10 Years of SPIFFE
A little over 10 years ago I wrote the design doc for SPIFFE, a standard for giving workloads cryptographic identities so services can authenticate to each other without passwords. I launched it at a talk at GlueCon that year. This was a unique thing as it was an "open source" project that was just a document. There was no code initially.
I almost started a company around it but did Heptio instead. I handed it off to Sunil James who started a company and got it into the CNCF. Sunil and the folks at his company, Scytale, also wrote the companion reference implementation called SPIRE.
This just goes to show I suck at timing. ๐ It is having a moment now. It only took 10 years for the need for workload identity to be obvious with the advent of agents.
To mark this I want to get some of the original artifacts out there for anyone that is interested.

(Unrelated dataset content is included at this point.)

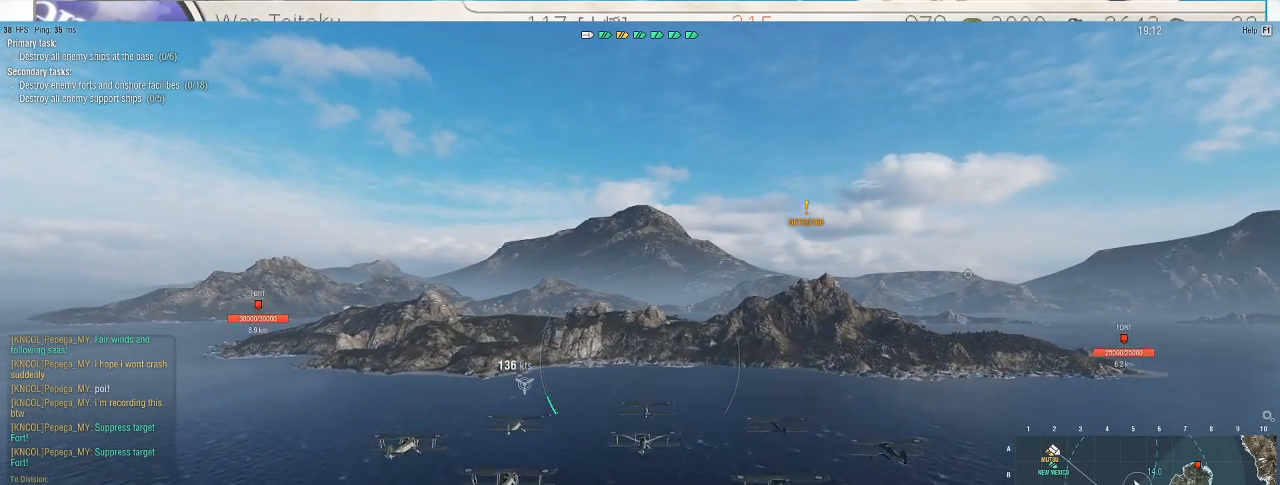
{"keys": ["w"], "mouse": [], "events": []}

- Original design doc: https://docs.google.com/document/d/1GjurNK2ROw4rXz-k-l68JtpGRkGj2fZcWqP6gksEriQ/edit
- Original presentation at GlueCon: http://slides.eightypercent.net/spiffe-intro/index.html#p1
Easter egg: the colors in the original logo were based on my last name. Fun you can have when your name can be represented as hex. #00BEDA and #BEDA00. Those colors (or very similar) are still used in the logo!
Huge thank you to everyone who took the baton. Picking up someone else's half-formed idea and shipping it is harder than having the idea. You all did that.
This was originally posted on LinkedIn but I want the long-term home to be on this blog.